Tuesday, December 26, 2006

James Brown

When I heard of the death of James Brown, late on Christmas Eve on the west coast, I immediately thought of junior high school. My years in junior high school coincided with the end of the decade of the 1960s, a time of great change in our country and in my life.

The elementary school I had gone to was, I would guess, 95% white and 5% Hispanic, even though I lived in a poor neighborhood. The other elementary school in our community was I would guess 45% black 45% white and 10% Hispanic. The point being, junior high was my first one-on-one experience with black people and to be honest, some of it was plain frightening. The civil rights movement was in full swing and the black kids I ended up in junior high school with were feeling freedoms they had never felt before.

I was beaten up twice by black kids and threatened a lot more times than that just because I was white. But I took it in stride and there were a few black kids I considered friends in junior high school. It was one of these friends that one day let me in on something I knew nothing about.

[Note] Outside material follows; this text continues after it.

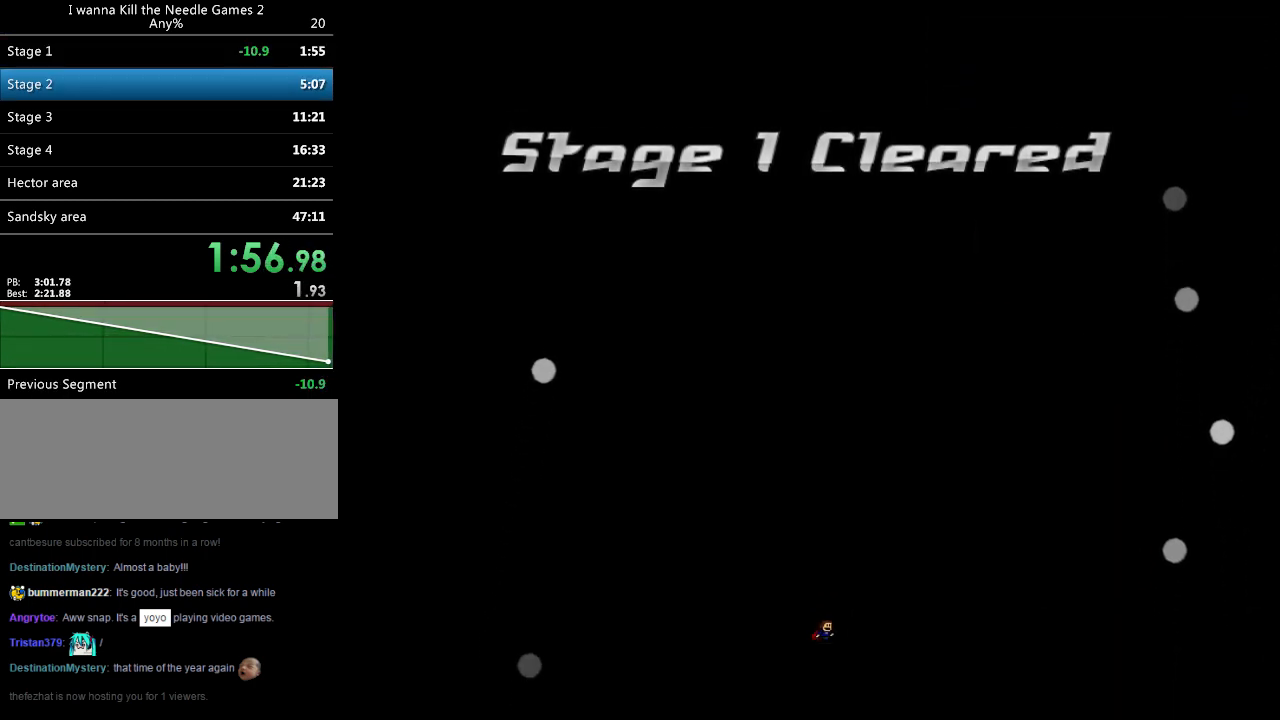
{"keys": ["down"], "events": []}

She carried a picture in her pants pocket every day. She said lots of her friends carried them too and they made them feel proud of who they were.

She carried a picture of James Brown.

She said that more than any national leader, more than any writer, more than any speaker, more than any family member, more than any other singer, Jame Brown had made her and her friends feel for the first time, proud of who they were. And in honor of that, they carried his picture with them.

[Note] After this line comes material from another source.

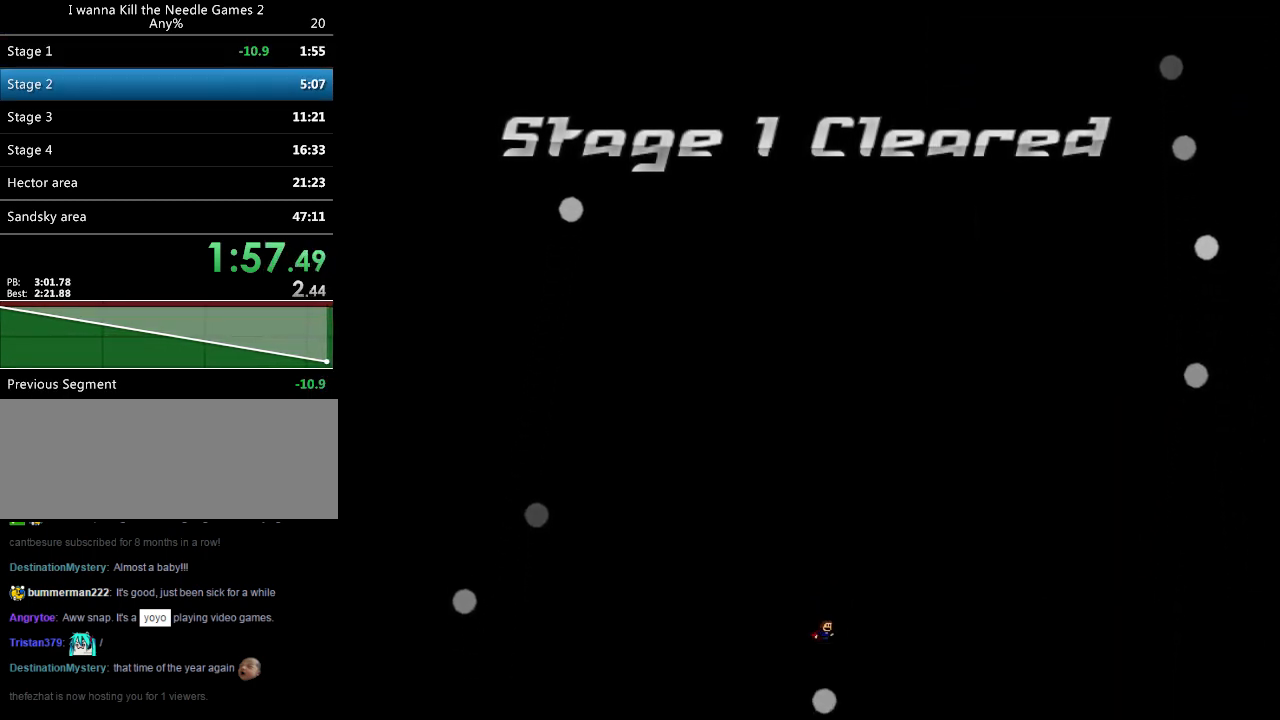
{"keys": ["down"], "events": []}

James Brown didn't give elegant speeches, he didn't speak flowery sermons. He spoke plainly and directly and in doing so he reached them like others could not. Some times straight talk is all that is really needed. "Say it loud. I'm black and I'm proud! Say it loud. I'm black and I'm proud!"

I know in later years Brown did some things in his personal life that diminished his legacy, but none of them could wipe from the record the simple fact that James Brown taught his people how to be proud of who they were at a time when that was considered a radical concept.